Because Lisp is also a homoiconic language, it too is well suited to code that reads and writes code. Moreover, XML is itself a first-class datastructure in Clojure, which can be easily (and lazily) transformed into a map object in which descendant nodes are represented as nested vectors. The problem of parsing a configuration file (in which complicated XSLT transformations are rendered in the form of a radically simplified DSL), becomes a matter of parsing the file into a map structure. Clojure can then trivially transform that map directly into XML (XSLT), which can be inserted at runtime into the conversion stylesheet. The first XSLT example above becomes something like:
temphead -> teiHeader
The second, more complicated example might be expressed as:
gap[@extent=’/ /’] -> gap[@extent=’/_/’]
In this way, Abbot becomes not merely a framework for effecting interoperability of XML document collections, but a general purpose XML transformation framework that avoids the need for XSLT itself.7
Thinking of XSLT as an intermediate form – a language that is targeted much as a compiler might target assembly – allows us to imagine radically simplified document transformation languages that can (potentially) exploit the full range of XSLT itself. In the case of Abbot, radical simplification is possible, in part, because the problem domain is itself highly constrained. But such constraints constitute precisely the rationale for domain-specific languages that try to map a user’s domain knowledge to a simplified syntax. Such languages, while smaller and simpler than more general-purpose languages, often still require the full range of language design tools (lexers, parser generators, the specification of a grammar, and so forth). Exploiting the homoiconicity of languages that possess this feature – including XSLT itself – makes the process of designing a ‘mini-language’ considerably easier.
Adler, S. (1997). A Proposal for XSL. World Wide Web Consortium (W3C) http://www.w3.org/TR/NOTE-XSL.html. (accessed 31 October 2011).
McIlroy, D. (1960). Macro Instruction Extensions of Compiler Languages. Communications of the ACM 3(4): 214-220.

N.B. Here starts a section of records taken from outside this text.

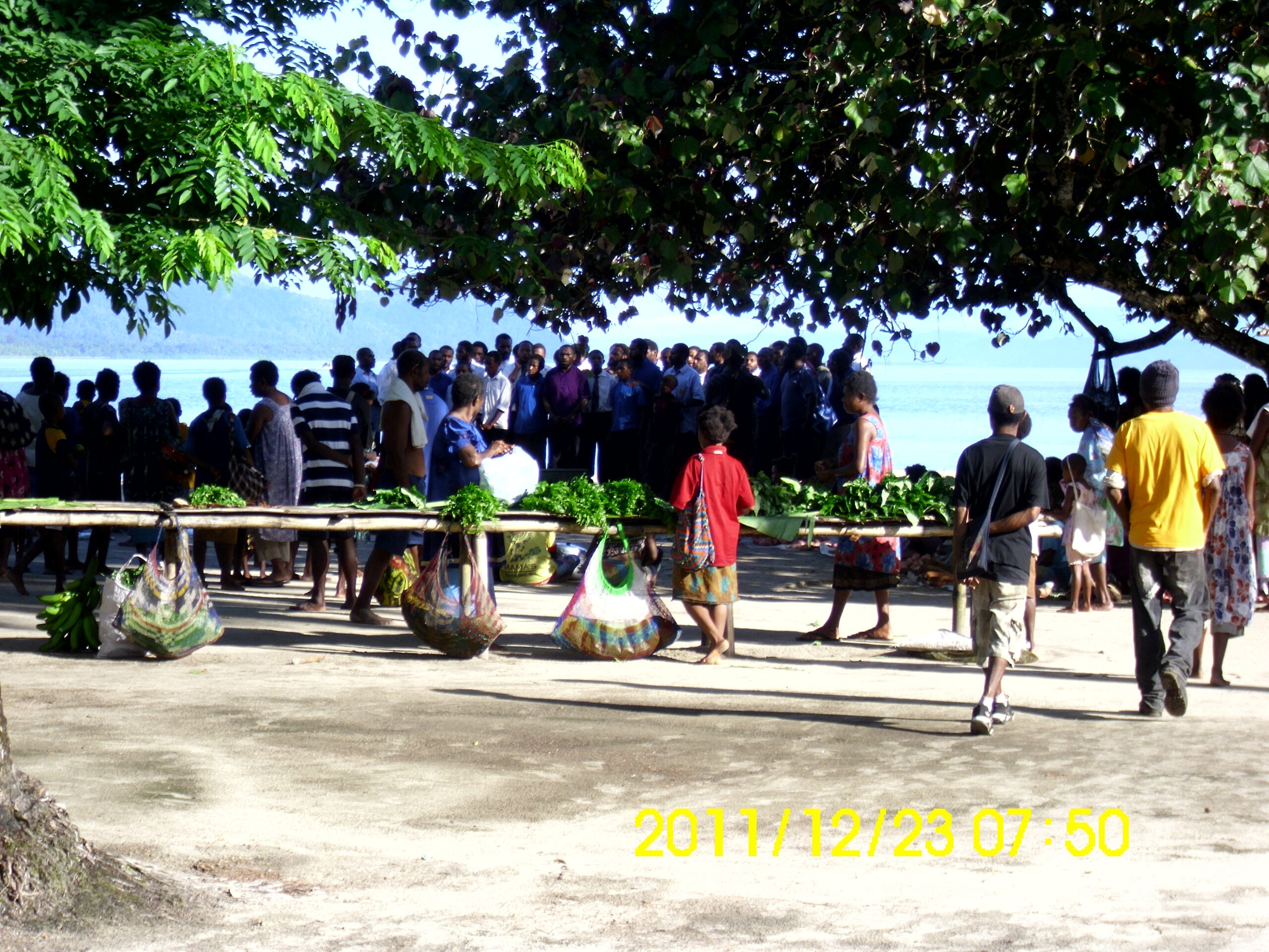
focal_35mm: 106
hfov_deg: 18.5
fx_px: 3886
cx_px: 634
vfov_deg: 14.0
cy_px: 476
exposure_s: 1/103
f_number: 5.6
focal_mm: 18.6
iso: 50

Pytlik-Zillig, B. (2009). TEI Analytics: Converting Documents into a TEI Format for Cross-Collection Text analysis. Literary and Linguistic Computing 24(2): 187-192.
Pytlik-Zillig, B. (2011). TEI Texts that Play Nicely: Lessons from the MONK Project. Journal of the Chicago Colloquium on Digital Humanities and Computer Science 1(3): 1-5.
Unsworth, J. (2011). Computational Work with Very Large Text Collections: Interoperability, Sustainability, and the TEI. Journal of the Text Encoding Initiative 1 http://jtei.revues.org/215. (accessed 21 October 2011).
1.A Web search for ‘XML verbosity’ will bear this out amply, though we note that this ‘loquaciousness’ is itself consistent with the design goals of XML, which was intended to be a human readable format. In the first formal XSL proposal, the authors explicitly state that ‘Terseness in XSL markup is of minimal importance’ (see Adler 1997).
4.The Document Type Definition is currently defined by the XML specification itself, though it descends from earlier specifications associated with Standard Generalized Markup Language (SGML). The Extensible Markup Language (XML) specification is at http://www.w3.org/TR/REC-xml
5.We have called this method ‘schema harvesting’ (see Pytlik-Zillig 2011).
6.Homoiconicity is a property of several programming languages, including REBOL, SNOBOL, PostScript, XQuery, Prolog, and all dialects of Lisp. The concept of homoiconicity is first set forth in Douglas McIlroy’s 1960 article, ‘Macro Instruction Extensions of Compiler Languages’ (see McIlroy 1960).
7.Abbot cannot, of course, replace XSLT in all circumstances, since the DSL we are describing is not intended to capture the entire semantics of XSLT. Still, we imagine that Abbot can be usefully employed in many situations in which large bodies of texts are being transformed, even if interoperability is not a primary concern.